- **Short task**:
Convert every line of the entries below into a Markdown table with two columns, Row and Line, numbering each row and leaving out blank lines.
★ ★ ★ ★
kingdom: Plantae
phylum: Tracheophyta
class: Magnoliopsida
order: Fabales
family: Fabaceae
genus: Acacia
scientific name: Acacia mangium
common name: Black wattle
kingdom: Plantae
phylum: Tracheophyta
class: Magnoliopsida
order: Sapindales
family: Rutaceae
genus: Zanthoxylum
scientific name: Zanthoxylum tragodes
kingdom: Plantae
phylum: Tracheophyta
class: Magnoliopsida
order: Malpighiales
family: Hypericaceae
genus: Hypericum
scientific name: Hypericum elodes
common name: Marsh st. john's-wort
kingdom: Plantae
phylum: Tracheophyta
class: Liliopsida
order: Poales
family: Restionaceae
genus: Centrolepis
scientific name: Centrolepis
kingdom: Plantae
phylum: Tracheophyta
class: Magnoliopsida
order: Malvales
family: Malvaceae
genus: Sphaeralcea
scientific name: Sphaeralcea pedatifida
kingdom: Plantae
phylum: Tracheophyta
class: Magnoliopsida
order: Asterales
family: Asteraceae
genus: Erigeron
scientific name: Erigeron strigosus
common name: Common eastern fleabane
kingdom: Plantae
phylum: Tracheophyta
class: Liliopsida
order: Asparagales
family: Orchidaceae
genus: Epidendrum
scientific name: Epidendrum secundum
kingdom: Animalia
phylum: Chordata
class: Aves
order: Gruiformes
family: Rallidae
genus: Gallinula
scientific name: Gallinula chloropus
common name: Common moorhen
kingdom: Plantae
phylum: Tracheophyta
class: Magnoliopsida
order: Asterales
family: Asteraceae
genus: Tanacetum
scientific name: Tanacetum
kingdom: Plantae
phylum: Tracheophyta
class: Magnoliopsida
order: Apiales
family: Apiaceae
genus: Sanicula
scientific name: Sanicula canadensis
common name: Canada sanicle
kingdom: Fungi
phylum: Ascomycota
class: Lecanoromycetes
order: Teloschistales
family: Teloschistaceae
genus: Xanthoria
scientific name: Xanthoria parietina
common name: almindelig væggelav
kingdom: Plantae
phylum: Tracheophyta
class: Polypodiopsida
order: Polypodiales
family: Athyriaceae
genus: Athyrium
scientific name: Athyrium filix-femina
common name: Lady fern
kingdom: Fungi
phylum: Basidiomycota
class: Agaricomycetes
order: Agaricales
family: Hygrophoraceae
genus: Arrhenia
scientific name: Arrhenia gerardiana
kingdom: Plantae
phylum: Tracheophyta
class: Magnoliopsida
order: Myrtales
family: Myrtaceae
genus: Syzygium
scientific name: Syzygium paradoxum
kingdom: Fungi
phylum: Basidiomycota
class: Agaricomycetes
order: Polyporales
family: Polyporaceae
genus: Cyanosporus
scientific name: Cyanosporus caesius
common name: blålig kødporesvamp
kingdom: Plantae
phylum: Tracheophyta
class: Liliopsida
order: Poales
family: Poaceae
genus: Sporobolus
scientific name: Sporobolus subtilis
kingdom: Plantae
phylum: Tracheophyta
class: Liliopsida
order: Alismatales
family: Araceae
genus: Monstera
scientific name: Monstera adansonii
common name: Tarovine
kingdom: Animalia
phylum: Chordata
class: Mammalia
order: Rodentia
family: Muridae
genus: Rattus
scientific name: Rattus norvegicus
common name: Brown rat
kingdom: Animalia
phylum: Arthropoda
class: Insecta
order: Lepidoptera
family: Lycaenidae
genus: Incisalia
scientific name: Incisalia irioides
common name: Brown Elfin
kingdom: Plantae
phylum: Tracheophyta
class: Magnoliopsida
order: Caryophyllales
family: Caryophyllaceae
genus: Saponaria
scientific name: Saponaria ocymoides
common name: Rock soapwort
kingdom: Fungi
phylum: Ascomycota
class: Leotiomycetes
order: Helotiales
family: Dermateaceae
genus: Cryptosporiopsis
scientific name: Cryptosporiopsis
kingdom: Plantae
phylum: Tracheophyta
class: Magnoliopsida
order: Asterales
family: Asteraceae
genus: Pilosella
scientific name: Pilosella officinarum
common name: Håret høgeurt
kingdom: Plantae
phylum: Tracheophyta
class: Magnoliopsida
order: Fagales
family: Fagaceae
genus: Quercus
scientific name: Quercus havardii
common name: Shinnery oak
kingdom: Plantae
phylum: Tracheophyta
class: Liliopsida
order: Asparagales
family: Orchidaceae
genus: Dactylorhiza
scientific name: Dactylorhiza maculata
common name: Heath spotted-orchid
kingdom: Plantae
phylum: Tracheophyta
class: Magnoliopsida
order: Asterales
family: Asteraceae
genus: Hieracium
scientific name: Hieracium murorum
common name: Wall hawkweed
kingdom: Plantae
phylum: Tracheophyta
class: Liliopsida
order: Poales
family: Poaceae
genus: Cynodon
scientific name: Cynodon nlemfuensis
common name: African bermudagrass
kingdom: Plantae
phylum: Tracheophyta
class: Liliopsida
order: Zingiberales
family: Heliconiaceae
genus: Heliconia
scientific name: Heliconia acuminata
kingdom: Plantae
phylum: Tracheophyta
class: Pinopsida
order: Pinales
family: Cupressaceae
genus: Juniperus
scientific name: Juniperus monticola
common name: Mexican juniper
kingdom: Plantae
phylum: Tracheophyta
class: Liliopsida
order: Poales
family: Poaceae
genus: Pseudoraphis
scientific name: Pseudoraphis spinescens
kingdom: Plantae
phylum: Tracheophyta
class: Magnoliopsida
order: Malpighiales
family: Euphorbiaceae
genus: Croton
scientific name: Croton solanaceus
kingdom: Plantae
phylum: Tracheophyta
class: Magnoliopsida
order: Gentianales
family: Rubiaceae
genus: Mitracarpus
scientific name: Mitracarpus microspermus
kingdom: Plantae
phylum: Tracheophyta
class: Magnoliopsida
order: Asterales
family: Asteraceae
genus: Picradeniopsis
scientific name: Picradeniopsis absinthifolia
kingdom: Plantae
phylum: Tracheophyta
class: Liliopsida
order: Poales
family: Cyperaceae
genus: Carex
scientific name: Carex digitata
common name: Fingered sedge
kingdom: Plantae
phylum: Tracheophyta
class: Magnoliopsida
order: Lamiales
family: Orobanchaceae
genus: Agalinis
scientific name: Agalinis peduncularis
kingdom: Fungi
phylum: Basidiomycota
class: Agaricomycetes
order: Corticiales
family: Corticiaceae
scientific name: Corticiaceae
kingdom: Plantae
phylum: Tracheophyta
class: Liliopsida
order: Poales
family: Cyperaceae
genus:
★ ★ ★ ★
- **Answer to the exercise**:
| Row | Line |
|---|---|
| 1 | kingdom: Plantae |
| 2 | phylum: Tracheophyta |
| 3 | class: Magnoliopsida |
| 4 | order: Fabales |
| 5 | family: Fabaceae |
| 6 | genus: Acacia |
| 7 | scientific name: Acacia mangium |
| 8 | common name: Black wattle |
| 9 | kingdom: Plantae |
| 10 | phylum: Tracheophyta |
| 11 | class: Magnoliopsida |
| 12 | order: Sapindales |
| 13 | family: Rutaceae |
| 14 | genus: Zanthoxylum |
| 15 | scientific name: Zanthoxylum tragodes |
| 16 | kingdom: Plantae |
| 17 | phylum: Tracheophyta |
| 18 | class: Magnoliopsida |
| 19 | order: Malpighiales |
| 20 | family: Hypericaceae |
| 21 | genus: Hypericum |
| 22 | scientific name: Hypericum elodes |
| 23 | common name: Marsh st. john's-wort |
| 24 | kingdom: Plantae |
| 25 | phylum: Tracheophyta |
| 26 | class: Liliopsida |
| 27 | order: Poales |
| 28 | family: Restionaceae |
| 29 | genus: Centrolepis |
| 30 | scientific name: Centrolepis |
| 31 | kingdom: Plantae |
| 32 | phylum: Tracheophyta |
| 33 | class: Magnoliopsida |
| 34 | order: Malvales |
| 35 | family: Malvaceae |
| 36 | genus: Sphaeralcea |
| 37 | scientific name: Sphaeralcea pedatifida |
| 38 | kingdom: Plantae |
| 39 | phylum: Tracheophyta |
| 40 | class: Magnoliopsida |
| 41 | order: Asterales |
| 42 | family: Asteraceae |
| 43 | genus: Erigeron |
| 44 | scientific name: Erigeron strigosus |
| 45 | common name: Common eastern fleabane |
| 46 | kingdom: Plantae |
| 47 | phylum: Tracheophyta |
| 48 | class: Liliopsida |
| 49 | order: Asparagales |
| 50 | family: Orchidaceae |
| 51 | genus: Epidendrum |
| 52 | scientific name: Epidendrum secundum |
| 53 | kingdom: Animalia |
| 54 | phylum: Chordata |
| 55 | class: Aves |
| 56 | order: Gruiformes |
| 57 | family: Rallidae |
| 58 | genus: Gallinula |
| 59 | scientific name: Gallinula chloropus |
| 60 | common name: Common moorhen |
| 61 | kingdom: Plantae |
| 62 | phylum: Tracheophyta |
| 63 | class: Magnoliopsida |
| 64 | order: Asterales |
| 65 | family: Asteraceae |
| 66 | genus: Tanacetum |
| 67 | scientific name: Tanacetum |
| 68 | kingdom: Plantae |
| 69 | phylum: Tracheophyta |
| 70 | class: Magnoliopsida |
| 71 | order: Apiales |
| 72 | family: Apiaceae |
| 73 | genus: Sanicula |
| 74 | scientific name: Sanicula canadensis |
| 75 | common name: Canada sanicle |
| 76 | kingdom: Fungi |
| 77 | phylum: Ascomycota |
| 78 | class: Lecanoromycetes |
| 79 | order: Teloschistales |
| 80 | family: Teloschistaceae |
| 81 | genus: Xanthoria |
| 82 | scientific name: Xanthoria parietina |
| 83 | common name: almindelig væggelav |
| 84 | kingdom: Plantae |
| 85 | phylum: Tracheophyta |
| 86 | class: Polypodiopsida |
| 87 | order: Polypodiales |
| 88 | family: Athyriaceae |
| 89 | genus: Athyrium |
| 90 | scientific name: Athyrium filix-femina |
| 91 | common name: Lady fern |
| 92 | kingdom: Fungi |
| 93 | phylum: Basidiomycota |
| 94 | class: Agaricomycetes |
| 95 | order: Agaricales |
| 96 | family: Hygrophoraceae |
| 97 | genus: Arrhenia |
| 98 | scientific name: Arrhenia gerardiana |
| 99 | kingdom: Plantae |
| 100 | phylum: Tracheophyta |
| 101 | class: Magnoliopsida |
| 102 | order: Myrtales |
| 103 | family: Myrtaceae |
| 104 | genus: Syzygium |
| 105 | scientific name: Syzygium paradoxum |
| 106 | kingdom: Fungi |
| 107 | phylum: Basidiomycota |
| 108 | class: Agaricomycetes |
| 109 | order: Polyporales |
| 110 | family: Polyporaceae |
| 111 | genus: Cyanosporus |
| 112 | scientific name: Cyanosporus caesius |
| 113 | common name: blålig kødporesvamp |
| 114 | kingdom: Plantae |
| 115 | phylum: Tracheophyta |
| 116 | class: Liliopsida |
| 117 | order: Poales |
| 118 | family: Poaceae |
| 119 | genus: Sporobolus |
| 120 | scientific name: Sporobolus subtilis |
| 121 | kingdom: Plantae |
| 122 | phylum: Tracheophyta |
| 123 | class: Liliopsida |
| 124 | order: Alismatales |
| 125 | family: Araceae |
| 126 | genus: Monstera |
| 127 | scientific name: Monstera adansonii |
| 128 | common name: Tarovine |
| 129 | kingdom: Animalia |
| 130 | phylum: Chordata |
| 131 | class: Mammalia |
| 132 | order: Rodentia |
| 133 | family: Muridae |
| 134 | genus: Rattus |
| 135 | scientific name: Rattus norvegicus |
| 136 | common name: Brown rat |
| 137 | kingdom: Animalia |
| 138 | phylum: Arthropoda |
| 139 | class: Insecta |
| 140 | order: Lepidoptera |
| 141 | family: Lycaenidae |
| 142 | genus: Incisalia |
| 143 | scientific name: Incisalia irioides |
| 144 | common name: Brown Elfin |
| 145 | kingdom: Plantae |
| 146 | phylum: Tracheophyta |
| 147 | class: Magnoliopsida |
| 148 | order: Caryophyllales |
| 149 | family: Caryophyllaceae |
| 150 | genus: Saponaria |
| 151 | scientific name: Saponaria ocymoides |
| 152 | common name: Rock soapwort |
| 153 | kingdom: Fungi |
| 154 | phylum: Ascomycota |
| 155 | class: Leotiomycetes |
| 156 | order: Helotiales |
| 157 | family: Dermateaceae |
| 158 | genus: Cryptosporiopsis |
| 159 | scientific name: Cryptosporiopsis |
| 160 | kingdom: Plantae |
| 161 | phylum: Tracheophyta |
| 162 | class: Magnoliopsida |
| 163 | order: Asterales |
| 164 | family: Asteraceae |
| 165 | genus: Pilosella |
| 166 | scientific name: Pilosella officinarum |
| 167 | common name: Håret høgeurt |
| 168 | kingdom: Plantae |
| 169 | phylum: Tracheophyta |
| 170 | class: Magnoliopsida |
| 171 | order: Fagales |
| 172 | family: Fagaceae |
| 173 | genus: Quercus |
| 174 | scientific name: Quercus havardii |
| 175 | common name: Shinnery oak |
| 176 | kingdom: Plantae |
| 177 | phylum: Tracheophyta |
| 178 | class: Liliopsida |
| 179 | order: Asparagales |
| 180 | family: Orchidaceae |
| 181 | genus: Dactylorhiza |
| 182 | scientific name: Dactylorhiza maculata |
| 183 | common name: Heath spotted-orchid |
| 184 | kingdom: Plantae |
| 185 | phylum: Tracheophyta |
| 186 | class: Magnoliopsida |
| 187 | order: Asterales |
| 188 | family: Asteraceae |
| 189 | genus: Hieracium |
| 190 | scientific name: Hieracium murorum |
| 191 | common name: Wall hawkweed |
| 192 | kingdom: Plantae |
| 193 | phylum: Tracheophyta |
| 194 | class: Liliopsida |
| 195 | order: Poales |
| 196 | family: Poaceae |
| 197 | genus: Cynodon |
| 198 | scientific name: Cynodon nlemfuensis |
| 199 | common name: African bermudagrass |
| 200 | kingdom: Plantae |
| 201 | phylum: Tracheophyta |
| 202 | class: Liliopsida |
| 203 | order: Zingiberales |
| 204 | family: Heliconiaceae |
| 205 | genus: Heliconia |
| 206 | scientific name: Heliconia acuminata |
| 207 | kingdom: Plantae |
| 208 | phylum: Tracheophyta |
| 209 | class: Pinopsida |
| 210 | order: Pinales |
| 211 | family: Cupressaceae |
| 212 | genus: Juniperus |
| 213 | scientific name: Juniperus monticola |
| 214 | common name: Mexican juniper |
| 215 | kingdom: Plantae |
| 216 | phylum: Tracheophyta |
| 217 | class: Liliopsida |
| 218 | order: Poales |
| 219 | family: Poaceae |
| 220 | genus: Pseudoraphis |
| 221 | scientific name: Pseudoraphis spinescens |
| 222 | kingdom: Plantae |
| 223 | phylum: Tracheophyta |
| 224 | class: Magnoliopsida |
| 225 | order: Malpighiales |
| 226 | family: Euphorbiaceae |
| 227 | genus: Croton |
| 228 | scientific name: Croton solanaceus |
| 229 | kingdom: Plantae |
| 230 | phylum: Tracheophyta |
| 231 | class: Magnoliopsida |
| 232 | order: Gentianales |
| 233 | family: Rubiaceae |
| 234 | genus: Mitracarpus |
| 235 | scientific name: Mitracarpus microspermus |
| 236 | kingdom: Plantae |
| 237 | phylum: Tracheophyta |
| 238 | class: Magnoliopsida |
| 239 | order: Asterales |
| 240 | family: Asteraceae |
| 241 | genus: Picradeniopsis |
| 242 | scientific name: Picradeniopsis absinthifolia |
| 243 | kingdom: Plantae |
| 244 | phylum: Tracheophyta |
| 245 | class: Liliopsida |
| 246 | order: Poales |
| 247 | family: Cyperaceae |
| 248 | genus: Carex |
| 249 | scientific name: Carex digitata |
| 250 | common name: Fingered sedge |
| 251 | kingdom: Plantae |
| 252 | phylum: Tracheophyta |
| 253 | class: Magnoliopsida |
| 254 | order: Lamiales |
| 255 | family: Orobanchaceae |
| 256 | genus: Agalinis |
| 257 | scientific name: Agalinis peduncularis |
| 258 | kingdom: Fungi |
| 259 | phylum: Basidiomycota |
| 260 | class: Agaricomycetes |
| 261 | order: Corticiales |
| 262 | family: Corticiaceae |
| 263 | scientific name: Corticiaceae |
| 264 | kingdom: Plantae |
| 265 | phylum: Tracheophyta |
| 266 | class: Liliopsida |
| 267 | order: Poales |
| 268 | family: Cyperaceae |
| 269 | genus: |